After mixed comments from a large crowd of public speakers, the Williamson County Schools Board of Education voted to extend Superintendent Jason Golden’s contract by one year during Monday night’s board meeting.
Golden thanked the board for the extension and the public for the discussion, which featured 40 speakers, seven of whom spoke in support of Golden and the district’s diversity and inclusion work. Some of these were members of One WillCo and Be the Bridge Nolensville, which along with The Public, Franklin Justice and Equity Coalition, Williamson Social Justice Alliance and Together Nolensville released a joint statement last week in support of Golden.
Most of the rest of the crowd was with the Williamson County chapter of Moms for Liberty, which has been vocal against Golden and the school’s elementary English language arts curriculum, Wit & Wisdom.
“This public comment discussion this evening has re-emphasized what you all have known for a long time, that this is hard work,” Golden said to the board. “The work you do is hard work.

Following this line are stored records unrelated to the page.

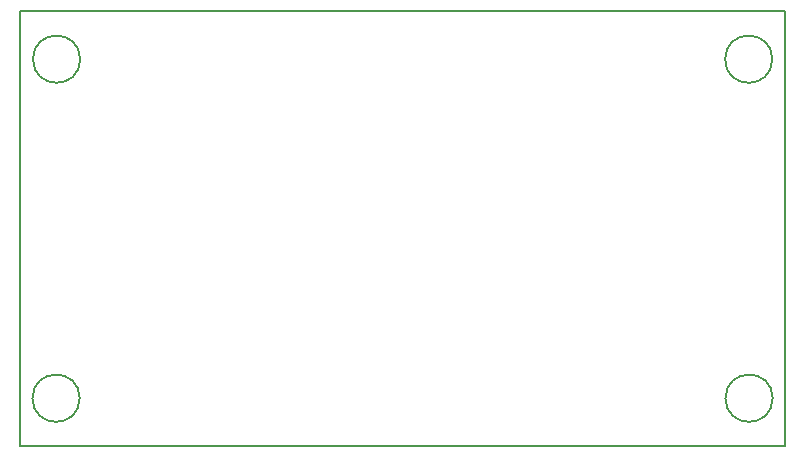
<source format=gko>
G04 #@! TF.GenerationSoftware,KiCad,Pcbnew,5.0.2-bee76a0~70~ubuntu18.04.1*
G04 #@! TF.CreationDate,2020-01-04T15:46:49+02:00*
G04 #@! TF.ProjectId,swbb_node,73776262-5f6e-46f6-9465-2e6b69636164,rev?*
G04 #@! TF.SameCoordinates,Original*
G04 #@! TF.FileFunction,Profile,NP*
%FSLAX46Y46*%
G04 Gerber Fmt 4.6, Leading zero omitted, Abs format (unit mm)*
G04 Created by KiCad (PCBNEW 5.0.2-bee76a0~70~ubuntu18.04.1) date Сб 04 янв 2020 15:46:49*
%MOMM*%
%LPD*%
G01*
G04 APERTURE LIST*
%ADD10C,0.150000*%
G04 APERTURE END LIST*
D10*
X125920000Y-129794000D02*
G75*
G03X125920000Y-129794000I-2000000J0D01*
G01*
X125952000Y-158496000D02*
G75*
G03X125952000Y-158496000I-2000000J0D01*
G01*
X67278000Y-158496000D02*
G75*
G03X67278000Y-158496000I-2000000J0D01*
G01*
X67319218Y-129794000D02*
G75*
G03X67319218Y-129794000I-2000000J0D01*
G01*
X62230000Y-162433000D02*
X62230000Y-125730000D01*
X62230000Y-162560000D02*
X62230000Y-162433000D01*
X127000000Y-162560000D02*
X62230000Y-162560000D01*
X127000000Y-125730000D02*
X127000000Y-162560000D01*
X62230000Y-125730000D02*
X127000000Y-125730000D01*
M02*

</source>
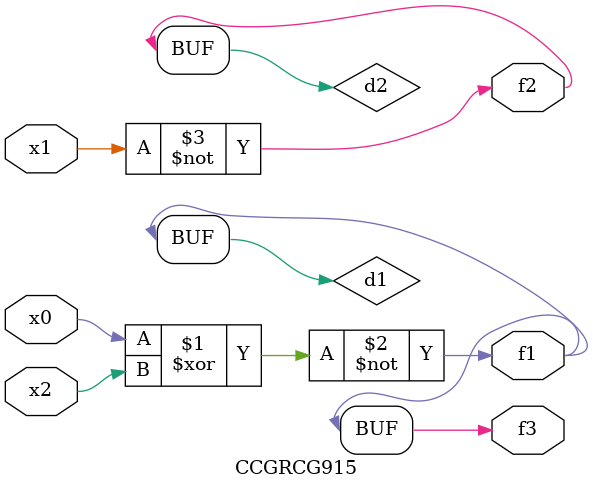
<source format=v>
module CCGRCG915(
	input x0, x1, x2,
	output f1, f2, f3
);

	wire d1, d2, d3;

	xnor (d1, x0, x2);
	nand (d2, x1);
	nor (d3, x1, x2);
	assign f1 = d1;
	assign f2 = d2;
	assign f3 = d1;
endmodule

</source>
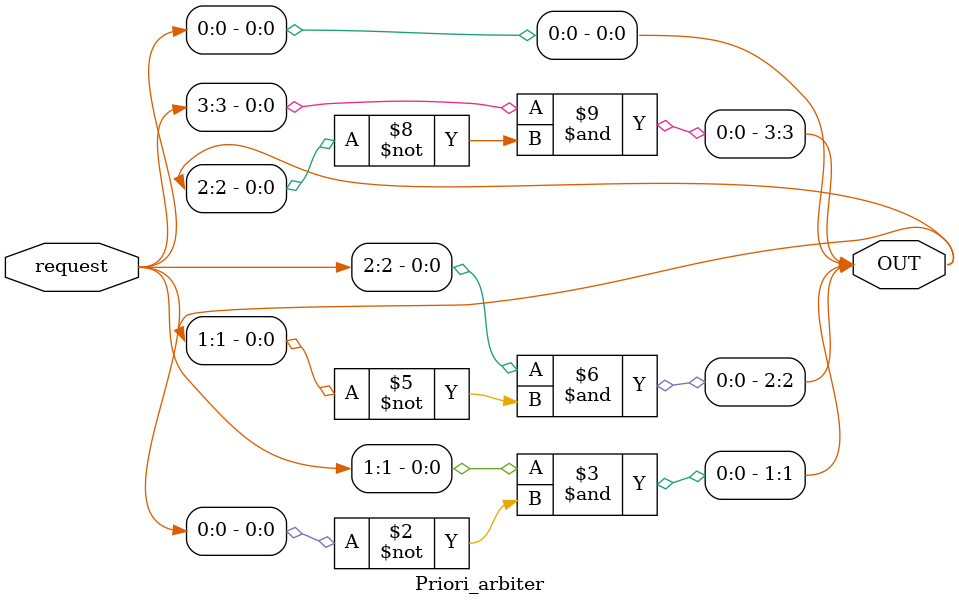
<source format=v>
`timescale 1ns / 1ps

module Priori_arbiter
#(parameter PORTS =4)(
 input [PORTS-1:0]request,
 output [PORTS-1:0]OUT 
    );
    
    assign OUT[0] = request[0];
    
    genvar i;
    for(i=1; i<PORTS; i=i+1)
      begin
        assign OUT[i] = request[i] & ~(|OUT[i-1]);
      end   
      
endmodule

</source>
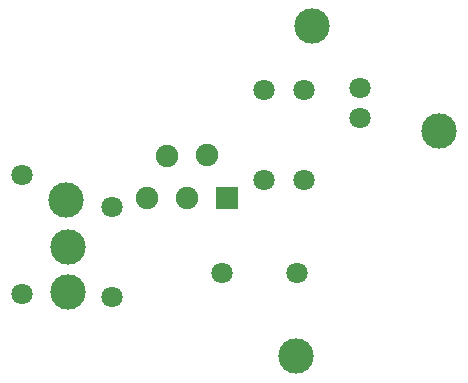
<source format=gbr>
G04 DipTrace 3.1.0.0*
G04 Íèæíèé.gbr*
%MOMM*%
G04 #@! TF.FileFunction,Copper,L2,Bot*
G04 #@! TF.Part,Single*
G04 #@! TA.AperFunction,ComponentPad*
%ADD16C,1.8*%
%ADD18C,1.8*%
%ADD22C,3.0*%
%ADD26R,1.9X1.9*%
%ADD27C,1.9*%
%FSLAX35Y35*%
G04*
G71*
G90*
G75*
G01*
G04 Bottom*
%LPD*%
D16*
X2476060Y1141453D3*
X3111060D3*
X3643890Y2450750D3*
Y2704750D3*
D18*
X782620Y1971120D3*
Y961120D3*
D22*
X3106353Y434330D3*
X1174847Y1354160D3*
X4316547Y2339187D3*
X1176777Y976933D3*
X3240627Y3228013D3*
X1157997Y1759890D3*
D16*
X1550210Y937140D3*
Y1699140D3*
X2836147Y1923483D3*
Y2685483D3*
X3168597Y2684380D3*
Y1922380D3*
D26*
X2520960Y1777363D3*
D27*
X2350960Y2137363D3*
X2180960Y1777363D3*
X2010960Y2127363D3*
X1840960Y1777363D3*
M02*

</source>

The work we do is hard work, and the scope of thought in our community is very broad, and we have a mandate to serve all our students even knowing that.”
The board’s vote was 8-2-1. Members Dan Cash and Jay Galbreath voted against Golden’s extension, while Candy Emerson abstained from the vote and Brad Fiscus was absent from the meeting. Angela Durham, Eliot Mitchell, Jen Aprea, Sheila Cleveland, Rick Wimberly, Eric Welch, K.C. Haugh and Nancy Garrett voted for the extension.
While Golden's contract was previously approved through June 17 of 2024, the board’s vote on Monday extended it to June of 2025.
Wimberly was the first to speak about Golden following public comment, sharing he believes Golden “did what the board directed him to do” and that his leadership led to students being in the classroom for much of the year, student performance tracking “just slightly behind,” no “increase in mental health cases” and an in-person graduation.
“These things did not happen by accident,” he said, noting that the board’s evaluation of Golden reflected that his performance was slightly above expectations.
Cleveland, Haugh and Mitchell recognized the difficulty of making decisions this past year, noting that WCS fared well compared to other districts. While they didn’t agree with every decision Golden made, they appreciated his leadership.
“COVID was a moving target for us. My only issue has always been the quarantine process. Quarantining students took an incredible and emotional toll on the teachers and parents and students, and in my opinion, there was too much conflicting information about the quarantine,” Cleveland said. “That being said, I don’t believe the entire quarantine issue should land entirely on the shoulders of Mr. Golden.”
Haugh shared that he understood the frustration of so many, also noting the fact that some students were quarantined multiple times was “a shame” and “was very difficult for those families.”
“If I think I’m in the superintendent’s shoes last March, last August, it would be hard to sleep at night if I was concerned about the safety and the life of staff members,” he said. “I feel that Mr. Golden erred on the side of caution appropriately. It has been a very difficult year. It’s hard for anybody to get an A+ in the grade, but I feel that he’s done a good job.”
Galbreath also agreed that it has been a difficult year, but he didn’t believe Golden, to use his mantra, put students first.
“I did not agree with a lot of the measures that were taken, and I do think that it was to the detriment of our kids this year,” he said. “I completely support Jason as the leader of our school system. He’s our superintendent. Just, given the year we’ve had, I can’t support extending his contract at this time, but I don’t mean to undermine his authority in any way. I don’t mean to say that I’m out to fire him.”
Cash shared that his decision not to vote for Golden’s contract extension was “not all about COVID.” He said he wants to start “building a better relationship” with Golden, but he “can’t agree” with certain decisions, particularly noting his concerns with the age-appropriateness of Wit & Wisdom.
“What I heard the other night in the few bullet points on what we’re going to do to improve on [the curriculum] isn’t much,” he said.
Emerson shared that she was “wrestling” and that she didn’t have enough time to decide, thus abstaining from the vote.
The board will meet again for a nonvoting work session at 6 p.m. Thursday, Aug. 12, at the WCS Professional Development Center. The school board does not meet in July.